PASSAGE SHOWN >>
# Bluestreak and Jitterbug are Home Again :D



## vampiric_conure (Jul 8, 2012)

Yaaaay! Jitters and Blue have settled down quite comfortably in the quarantine cage. I just have to wait for Monday before I can go shopping for bird food. Until then, everyone is getting millet. As my friend says... oh twist my rubber arm, LOL! 

Here they are: Blue is on the right, Jitters in the back.

Bluestreak and Jitterbug 1 by Vampiric Conure, on Flickr

Bluestreak and Jitterbug 2 by Vampiric Conure, on Flickr


----------



## Vickitiel (Oct 10, 2012)

So good that they're back home! They're very cute


----------



## shaenne (Apr 19, 2014)

They are so pretty!  So glad you have them home!


----------



## Dislian (Sep 5, 2015)

Good to hear that 
They are so cute!


----------



## CaliTiels (Oct 18, 2012)

Yay!! :clap::clap:


----------



## TamaMoo (Jan 12, 2014)

Hooray for them being home! I'm sure them having to eat millet til Monday is as much as a problem for them as someone telling me I could only eat my fave chocolate for a few days.


----------



## nassrah (Feb 27, 2012)

They are soo cute! Glad they are home and well looked after All the best X x Teresa


----------

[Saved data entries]
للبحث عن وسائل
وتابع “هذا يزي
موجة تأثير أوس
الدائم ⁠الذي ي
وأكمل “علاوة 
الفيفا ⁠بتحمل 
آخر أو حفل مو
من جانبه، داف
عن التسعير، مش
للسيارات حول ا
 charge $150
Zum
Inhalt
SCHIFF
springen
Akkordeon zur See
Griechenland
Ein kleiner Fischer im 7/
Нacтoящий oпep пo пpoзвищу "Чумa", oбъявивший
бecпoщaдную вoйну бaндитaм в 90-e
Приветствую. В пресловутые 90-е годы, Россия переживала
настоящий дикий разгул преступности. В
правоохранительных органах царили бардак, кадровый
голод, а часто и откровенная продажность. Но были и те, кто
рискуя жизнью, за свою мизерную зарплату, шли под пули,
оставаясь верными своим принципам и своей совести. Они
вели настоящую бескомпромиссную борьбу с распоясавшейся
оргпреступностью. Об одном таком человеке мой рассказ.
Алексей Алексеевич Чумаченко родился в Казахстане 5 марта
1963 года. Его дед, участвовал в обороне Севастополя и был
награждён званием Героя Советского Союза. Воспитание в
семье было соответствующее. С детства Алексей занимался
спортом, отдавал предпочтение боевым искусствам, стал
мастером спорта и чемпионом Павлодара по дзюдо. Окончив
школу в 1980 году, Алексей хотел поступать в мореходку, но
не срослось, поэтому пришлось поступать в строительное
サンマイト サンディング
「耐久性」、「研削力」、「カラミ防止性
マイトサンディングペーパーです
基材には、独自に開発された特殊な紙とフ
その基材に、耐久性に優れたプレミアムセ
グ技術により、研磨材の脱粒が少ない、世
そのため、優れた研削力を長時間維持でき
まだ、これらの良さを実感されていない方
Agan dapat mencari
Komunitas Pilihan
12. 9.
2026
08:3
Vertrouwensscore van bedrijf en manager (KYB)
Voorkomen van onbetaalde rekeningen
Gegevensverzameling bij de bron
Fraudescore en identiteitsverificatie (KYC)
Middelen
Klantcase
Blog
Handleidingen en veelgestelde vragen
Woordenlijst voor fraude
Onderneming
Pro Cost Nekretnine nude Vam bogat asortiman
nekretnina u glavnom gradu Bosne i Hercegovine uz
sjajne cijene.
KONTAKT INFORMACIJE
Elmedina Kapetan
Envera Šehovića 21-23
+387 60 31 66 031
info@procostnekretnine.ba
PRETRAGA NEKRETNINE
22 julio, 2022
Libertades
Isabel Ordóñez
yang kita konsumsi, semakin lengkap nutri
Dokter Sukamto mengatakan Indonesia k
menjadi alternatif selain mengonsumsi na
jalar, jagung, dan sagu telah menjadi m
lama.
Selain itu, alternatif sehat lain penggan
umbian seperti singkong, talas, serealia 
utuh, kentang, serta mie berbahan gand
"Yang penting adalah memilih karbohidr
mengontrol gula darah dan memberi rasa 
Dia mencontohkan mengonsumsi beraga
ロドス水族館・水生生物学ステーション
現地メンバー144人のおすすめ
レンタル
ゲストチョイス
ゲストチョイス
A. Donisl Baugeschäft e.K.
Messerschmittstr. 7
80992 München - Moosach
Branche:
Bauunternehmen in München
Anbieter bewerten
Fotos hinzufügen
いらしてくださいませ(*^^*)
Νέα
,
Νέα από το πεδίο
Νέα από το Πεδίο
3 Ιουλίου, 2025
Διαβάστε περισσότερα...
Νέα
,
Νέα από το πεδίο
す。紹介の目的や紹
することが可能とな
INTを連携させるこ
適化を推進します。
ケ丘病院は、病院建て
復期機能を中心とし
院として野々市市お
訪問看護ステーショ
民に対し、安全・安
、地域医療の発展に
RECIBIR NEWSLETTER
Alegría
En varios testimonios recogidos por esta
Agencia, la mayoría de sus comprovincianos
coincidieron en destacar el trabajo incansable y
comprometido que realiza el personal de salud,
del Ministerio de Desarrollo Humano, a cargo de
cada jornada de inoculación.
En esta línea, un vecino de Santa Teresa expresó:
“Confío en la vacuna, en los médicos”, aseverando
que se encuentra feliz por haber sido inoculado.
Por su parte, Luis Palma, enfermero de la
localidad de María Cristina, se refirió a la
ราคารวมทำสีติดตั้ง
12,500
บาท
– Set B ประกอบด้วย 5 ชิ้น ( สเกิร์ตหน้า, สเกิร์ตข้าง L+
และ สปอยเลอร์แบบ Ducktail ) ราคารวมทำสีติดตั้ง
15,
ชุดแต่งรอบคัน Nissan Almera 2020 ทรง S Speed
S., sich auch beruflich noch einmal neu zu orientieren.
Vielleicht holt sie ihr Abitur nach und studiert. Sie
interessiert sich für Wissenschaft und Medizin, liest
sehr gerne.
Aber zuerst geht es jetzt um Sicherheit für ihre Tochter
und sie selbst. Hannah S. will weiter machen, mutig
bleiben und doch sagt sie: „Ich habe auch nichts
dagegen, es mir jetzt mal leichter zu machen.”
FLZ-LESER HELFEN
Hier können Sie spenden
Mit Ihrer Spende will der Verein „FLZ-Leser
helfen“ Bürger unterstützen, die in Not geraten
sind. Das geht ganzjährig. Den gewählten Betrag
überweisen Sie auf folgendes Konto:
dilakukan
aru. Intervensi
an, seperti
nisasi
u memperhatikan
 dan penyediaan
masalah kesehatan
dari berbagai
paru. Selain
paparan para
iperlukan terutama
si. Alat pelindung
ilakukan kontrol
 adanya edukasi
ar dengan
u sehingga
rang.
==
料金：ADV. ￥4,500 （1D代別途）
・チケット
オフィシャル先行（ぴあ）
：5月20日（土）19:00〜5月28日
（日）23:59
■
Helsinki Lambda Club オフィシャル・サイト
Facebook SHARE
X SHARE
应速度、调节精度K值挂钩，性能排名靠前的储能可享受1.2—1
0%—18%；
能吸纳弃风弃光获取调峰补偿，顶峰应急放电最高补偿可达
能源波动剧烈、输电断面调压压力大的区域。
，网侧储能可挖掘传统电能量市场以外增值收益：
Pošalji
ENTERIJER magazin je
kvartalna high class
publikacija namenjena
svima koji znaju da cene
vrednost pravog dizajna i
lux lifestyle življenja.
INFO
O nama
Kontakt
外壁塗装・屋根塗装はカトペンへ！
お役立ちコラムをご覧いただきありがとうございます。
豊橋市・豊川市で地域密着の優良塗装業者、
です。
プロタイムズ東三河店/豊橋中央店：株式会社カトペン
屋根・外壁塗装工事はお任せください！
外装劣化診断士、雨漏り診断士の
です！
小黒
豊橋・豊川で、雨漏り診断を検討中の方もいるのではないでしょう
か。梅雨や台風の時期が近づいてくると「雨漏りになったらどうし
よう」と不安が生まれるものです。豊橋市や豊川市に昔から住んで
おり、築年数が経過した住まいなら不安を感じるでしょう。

TASK REQUIREMENTS >> Can you rewrite the forum thread about Bluestreak and Jitterbug coming home from "## CaliTiels (Oct" up to and including "a few days.", with "chocolate" swapped for "candy"?

SOLVED PROBLEM >>
## CaliTiels (Oct 18, 2012)

Yay!! :clap::clap:


----------



## TamaMoo (Jan 12, 2014)

Hooray for them being home! I'm sure them having to eat millet til Monday is as much as a problem for them as someone telling me I could only eat my fave candy for a few days.